** WORK INSTRUCTIONS **
Your answer must be an exact copy of every record.

(Records from a data source)
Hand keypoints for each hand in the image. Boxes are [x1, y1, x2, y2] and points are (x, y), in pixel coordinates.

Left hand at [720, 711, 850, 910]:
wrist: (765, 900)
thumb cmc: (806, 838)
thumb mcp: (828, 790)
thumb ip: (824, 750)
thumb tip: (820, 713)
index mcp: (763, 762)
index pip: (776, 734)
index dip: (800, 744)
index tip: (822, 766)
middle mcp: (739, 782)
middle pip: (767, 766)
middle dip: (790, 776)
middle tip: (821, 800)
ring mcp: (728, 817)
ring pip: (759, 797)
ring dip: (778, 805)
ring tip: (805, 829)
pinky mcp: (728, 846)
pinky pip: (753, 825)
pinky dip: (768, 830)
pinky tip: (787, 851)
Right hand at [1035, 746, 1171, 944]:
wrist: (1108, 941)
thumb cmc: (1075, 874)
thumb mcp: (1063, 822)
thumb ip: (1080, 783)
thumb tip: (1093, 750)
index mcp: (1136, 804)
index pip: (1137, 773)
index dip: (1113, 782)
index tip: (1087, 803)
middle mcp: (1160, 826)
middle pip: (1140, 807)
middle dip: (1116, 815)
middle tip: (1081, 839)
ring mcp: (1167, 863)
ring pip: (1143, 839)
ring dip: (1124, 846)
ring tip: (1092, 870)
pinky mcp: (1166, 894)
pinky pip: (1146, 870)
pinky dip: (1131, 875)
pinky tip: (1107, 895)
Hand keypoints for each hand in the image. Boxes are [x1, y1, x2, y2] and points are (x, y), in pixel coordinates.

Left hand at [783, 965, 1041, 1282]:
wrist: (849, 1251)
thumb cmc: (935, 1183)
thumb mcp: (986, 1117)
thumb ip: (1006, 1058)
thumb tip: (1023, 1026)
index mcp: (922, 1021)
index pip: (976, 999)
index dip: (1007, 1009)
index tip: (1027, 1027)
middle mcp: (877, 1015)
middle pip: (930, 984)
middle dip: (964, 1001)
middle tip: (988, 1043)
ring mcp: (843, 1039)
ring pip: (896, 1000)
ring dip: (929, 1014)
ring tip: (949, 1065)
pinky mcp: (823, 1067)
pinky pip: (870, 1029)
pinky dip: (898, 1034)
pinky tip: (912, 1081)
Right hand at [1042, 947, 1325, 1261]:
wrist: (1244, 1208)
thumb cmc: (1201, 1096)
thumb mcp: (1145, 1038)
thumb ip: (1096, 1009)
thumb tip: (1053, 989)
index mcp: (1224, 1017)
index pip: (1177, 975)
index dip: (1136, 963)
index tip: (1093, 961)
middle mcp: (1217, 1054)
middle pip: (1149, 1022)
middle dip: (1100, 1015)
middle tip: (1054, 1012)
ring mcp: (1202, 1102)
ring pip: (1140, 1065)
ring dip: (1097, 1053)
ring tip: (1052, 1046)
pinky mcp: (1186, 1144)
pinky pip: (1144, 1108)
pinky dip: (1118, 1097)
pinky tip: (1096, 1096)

** TASK OUTPUT **
Hand keypoints for each hand in the image. Boxes are [x1, y1, x2, y2] and points are (x, y), in pixel coordinates.

Left hand at [720, 711, 850, 910]:
wrist: (765, 900)
thumb cmc: (806, 838)
thumb mcp: (828, 790)
thumb ip: (824, 750)
thumb tip: (820, 713)
index mcp: (763, 762)
index pip: (776, 734)
index dip: (800, 744)
index tip: (822, 766)
middle mcp: (739, 782)
middle pip: (767, 766)
middle dip: (790, 776)
middle tip: (821, 800)
ring mcp: (728, 817)
ring pip: (759, 797)
ring dip: (778, 805)
ring tip: (805, 829)
pinky mcp: (728, 846)
pinky pip: (753, 825)
pinky dip: (768, 830)
pinky tip: (787, 851)
Right hand at [1035, 746, 1171, 944]:
wrist: (1108, 941)
thumb cmc: (1075, 874)
thumb mcp: (1063, 822)
thumb ip: (1080, 783)
thumb tip: (1093, 750)
index mcp: (1136, 804)
index pip: (1137, 773)
index dip: (1113, 782)
index tip: (1087, 803)
middle mcp: (1160, 826)
middle pip: (1140, 807)
middle dip: (1116, 815)
middle tip: (1081, 839)
ring mcp: (1167, 863)
ring pip: (1143, 839)
ring dip: (1124, 846)
ring tip: (1092, 870)
pinky mcp: (1166, 894)
pinky pip: (1146, 870)
pinky dip: (1131, 875)
pinky tip: (1107, 895)
Hand keypoints for each hand in the image. Boxes are [x1, y1, x2, y2] and points are (x, y), in pixel coordinates.

Left hand at [783, 965, 1041, 1282]:
wrist: (849, 1251)
thumb cmc: (935, 1183)
thumb mcp: (986, 1117)
thumb ip: (1006, 1058)
thumb tip: (1023, 1026)
index mcp: (922, 1021)
index pip: (976, 999)
index dip: (1007, 1009)
index tip: (1027, 1027)
middle mcp: (877, 1015)
middle pip: (930, 984)
middle dip: (964, 1001)
middle tip: (988, 1043)
ring mcp: (843, 1039)
ring pip: (896, 1000)
ring dip: (929, 1014)
ring tip: (949, 1065)
pinky mcp: (823, 1067)
pinky pip: (870, 1029)
pinky dip: (898, 1034)
pinky tip: (912, 1081)
Right hand at [1042, 947, 1325, 1261]:
wrist: (1244, 1208)
thumb cmc: (1201, 1096)
thumb mcp: (1145, 1038)
thumb ip: (1096, 1009)
thumb tip: (1053, 989)
index mcp: (1224, 1017)
index pip: (1177, 975)
index dip: (1136, 963)
index tip: (1093, 961)
middle mcp: (1217, 1054)
middle pip: (1149, 1022)
middle dip: (1100, 1015)
middle tip: (1054, 1012)
ring mcp: (1202, 1102)
ring pip: (1140, 1065)
ring dip: (1097, 1053)
ring tip: (1052, 1046)
pinky mcp: (1186, 1144)
pinky pip: (1144, 1108)
pinky dip: (1118, 1097)
pinky tip: (1096, 1096)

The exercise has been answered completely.